Вместе с автором мы проходим путь от первого знакомства с картиной, выставленной в музее на Волхонке, до часов, проведенных с нею в Лувре. Постепенно она овладевает им столь полно, что обостряет зрение до снайперской точности. Пристально всматриваясь в картину, Лунгин обнаруживает в ней новые смыслы, и следить затем, как это делается, бесконечно интересно. Мы понимаем, каким образом и что именно подтолкнуло его к заключениям об особой роли второго плана в киноискусстве.
А о самом первом знакомстве с никогда прежде не выставлявшейся в Москве картиной он рассказывает, отмечая подробности, узнаваемые каждым, кто был свидетелем события, вызвавшего нешуточный ажиотаж: “…это скорее походило на протокольное прощание во время каких-нибудь официальных похорон, нежели на долгожданную встречу с шедевром великого мастера”. Сквозь эти будто бы нехитрые слова проглядывает другая эпоха. Ее гримасы смешны и преходящи, а улыбка Джоконды вечна и незабываема.
Так вот, под впечатлением блистательного по оригинальности взгляда и плотности текста эссе о “Джоконде”, я стал заново просматривать все, что было в книге до него. И многие страницы, которые прежде быстро пробежал, открылись в неожиданном ракурсе. Надо было читать внимательно, и тогда бы раньше обнаружилось то, что их объединяет.
Их объединяет тема, которую Лунгин считает главной личностной реакцией человека на мир, – удивление! Удивление перед жизнью, одаривающей россыпью прекрасных случайностей. Без них труднее было бы вынести те несправедливости и мерзости, на которые она тоже не скупится.
Не будь в его жизни цирка на Цветном, встречи с киномехаником из абхазского поселка, не повстречай он командира подводной лодки, знающего, какое кино лучше смотреть под водой, а какое на берегу, не познакомься с Василием Лукичом Панюшкиным, прообразом мичмана Панина, – потом, под впечатлением фильма, присвоившим себе биографию киногероя, не окажись он в пестрой толчее Смоленского рынка, где повстречал старого клоуна и юную акробатку, – Лунгину наверняка сложнее было бы пережить подлое время “космополитизма”. Тогда, при постыдном молчании коллег, за не отвечающую отечественным канонам форму носа его лишили возможности заниматься любимым делом – театром.
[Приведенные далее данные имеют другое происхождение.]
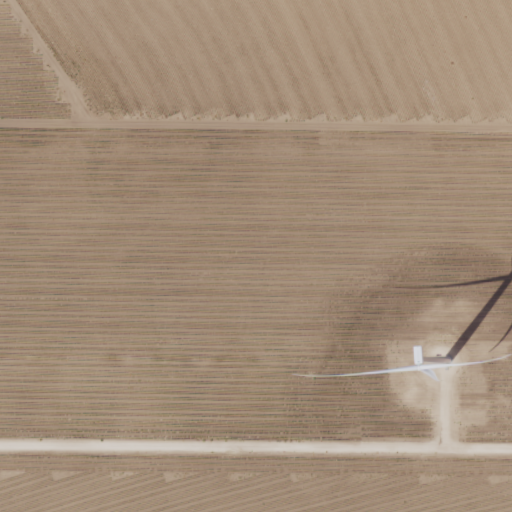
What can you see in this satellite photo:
wind turbine: (435, 367)
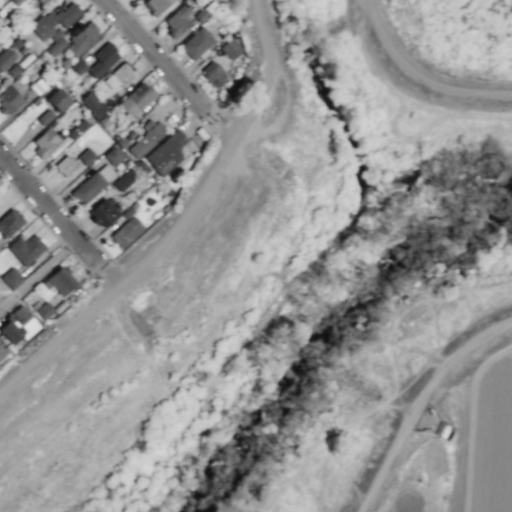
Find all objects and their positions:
building: (39, 1)
building: (41, 1)
building: (17, 2)
building: (155, 5)
crop: (501, 12)
building: (54, 20)
building: (176, 20)
building: (81, 39)
building: (196, 43)
building: (55, 44)
building: (57, 46)
building: (230, 48)
road: (153, 56)
building: (96, 61)
road: (147, 65)
building: (12, 69)
building: (212, 73)
building: (119, 74)
building: (135, 98)
building: (9, 99)
building: (56, 99)
building: (58, 100)
building: (36, 101)
building: (91, 104)
building: (45, 117)
park: (250, 120)
building: (103, 122)
building: (76, 128)
building: (145, 138)
building: (44, 142)
building: (165, 152)
building: (112, 155)
building: (85, 156)
building: (87, 156)
building: (64, 165)
building: (66, 166)
building: (123, 180)
building: (92, 183)
road: (55, 199)
building: (103, 212)
road: (50, 213)
park: (288, 214)
road: (175, 215)
building: (9, 222)
building: (10, 223)
road: (45, 225)
building: (126, 232)
park: (189, 234)
river: (475, 235)
building: (25, 249)
building: (26, 249)
road: (117, 268)
building: (10, 278)
building: (61, 280)
building: (63, 281)
road: (99, 285)
building: (61, 306)
building: (43, 310)
building: (18, 325)
building: (2, 351)
river: (285, 366)
park: (93, 418)
crop: (463, 451)
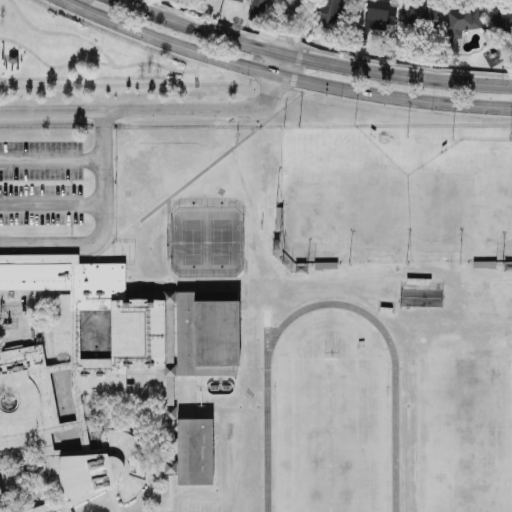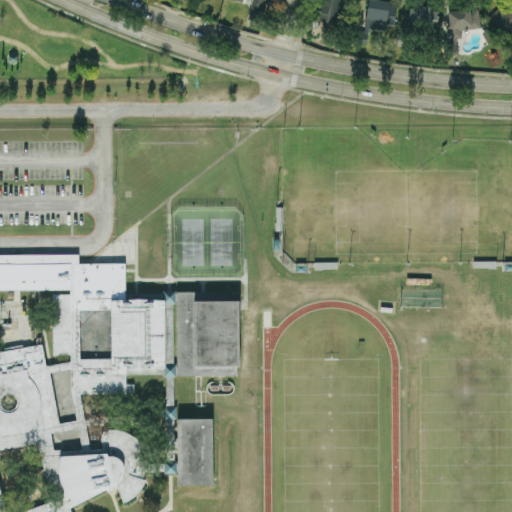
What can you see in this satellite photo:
road: (65, 1)
building: (255, 8)
building: (330, 11)
building: (380, 15)
building: (423, 17)
building: (503, 19)
building: (464, 22)
road: (59, 35)
road: (285, 37)
building: (10, 58)
road: (308, 60)
road: (93, 61)
park: (92, 64)
road: (279, 75)
road: (197, 83)
road: (4, 117)
road: (52, 160)
road: (200, 174)
road: (52, 209)
park: (404, 212)
park: (192, 243)
park: (220, 243)
road: (169, 244)
road: (129, 271)
road: (163, 280)
road: (204, 286)
road: (136, 287)
road: (246, 288)
road: (20, 304)
road: (20, 319)
building: (125, 325)
road: (43, 327)
building: (206, 334)
road: (11, 336)
building: (39, 371)
building: (161, 376)
building: (72, 387)
track: (330, 411)
park: (330, 435)
park: (465, 435)
building: (195, 452)
building: (193, 453)
building: (170, 468)
building: (101, 473)
road: (170, 496)
road: (115, 501)
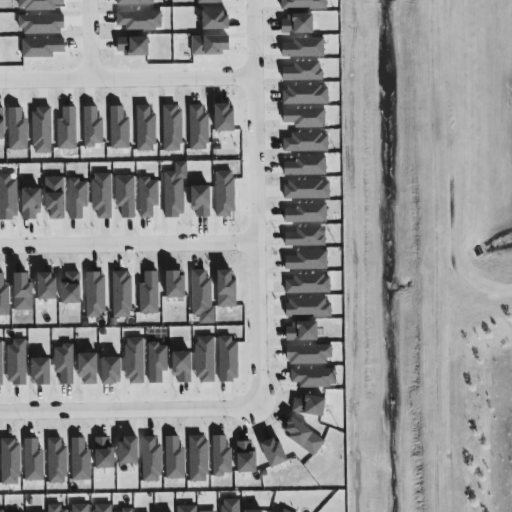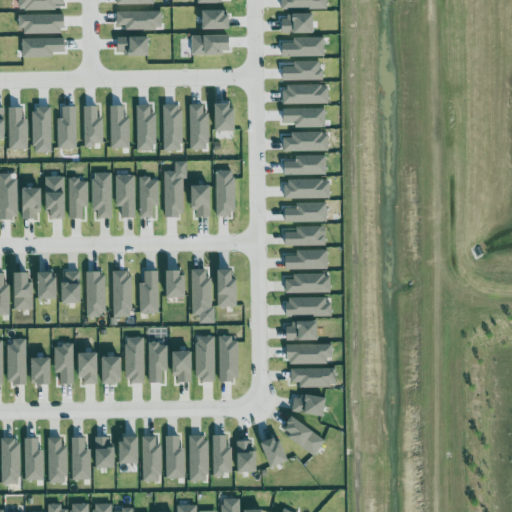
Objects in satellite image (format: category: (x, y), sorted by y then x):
road: (89, 40)
road: (255, 42)
road: (209, 81)
building: (225, 193)
building: (174, 194)
building: (102, 195)
building: (126, 195)
building: (9, 197)
building: (148, 197)
building: (56, 198)
building: (77, 198)
building: (202, 201)
building: (31, 203)
building: (306, 237)
building: (308, 260)
building: (176, 284)
building: (308, 284)
building: (47, 286)
building: (72, 287)
building: (227, 289)
building: (23, 292)
building: (149, 293)
building: (201, 293)
building: (95, 294)
building: (122, 294)
building: (4, 297)
building: (4, 297)
building: (308, 307)
road: (258, 332)
building: (302, 332)
building: (309, 354)
building: (205, 359)
building: (135, 360)
building: (229, 360)
building: (17, 362)
building: (157, 362)
building: (64, 363)
building: (1, 364)
building: (133, 364)
building: (156, 365)
building: (14, 366)
building: (183, 367)
building: (63, 368)
building: (89, 368)
building: (1, 369)
building: (84, 370)
building: (41, 371)
building: (111, 371)
building: (105, 372)
building: (36, 376)
building: (314, 377)
road: (88, 399)
road: (157, 399)
road: (19, 400)
road: (111, 400)
road: (138, 400)
road: (40, 401)
road: (65, 401)
building: (309, 405)
road: (33, 425)
road: (56, 426)
road: (8, 428)
road: (79, 429)
building: (304, 436)
building: (129, 451)
building: (104, 453)
building: (274, 453)
building: (222, 456)
building: (246, 457)
building: (175, 458)
building: (198, 458)
building: (151, 459)
building: (80, 460)
building: (10, 461)
building: (33, 461)
building: (57, 461)
building: (230, 505)
building: (57, 508)
building: (79, 508)
building: (102, 508)
building: (187, 508)
building: (284, 510)
building: (1, 511)
building: (123, 511)
building: (210, 511)
building: (256, 511)
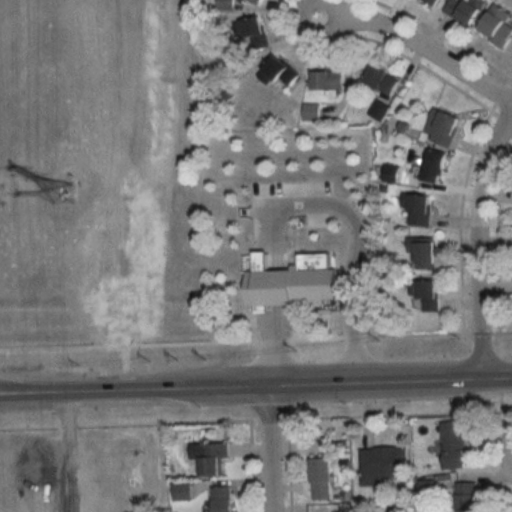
А позже старались перемолоть каждый сценарий, пропустить кадры из уже готового фильма через идеологическую мясорубку, короче – превратить в котлету
Казалось бы, книга – отличная возможность “излить всю боль и всю досаду”, посмеяться всласть. Семен Львович так ярко разыгрывал сцены незабываемых встреч с начальством, сидя с друзьями у домашнего стола, что присутствующие хохотали до слез, и после второй стопки требовали повторения. Но нет, в книге об этом бегло, сознательно мало. Они претендовали на бессмертие, пусть будут наказаны молчаливым презрением.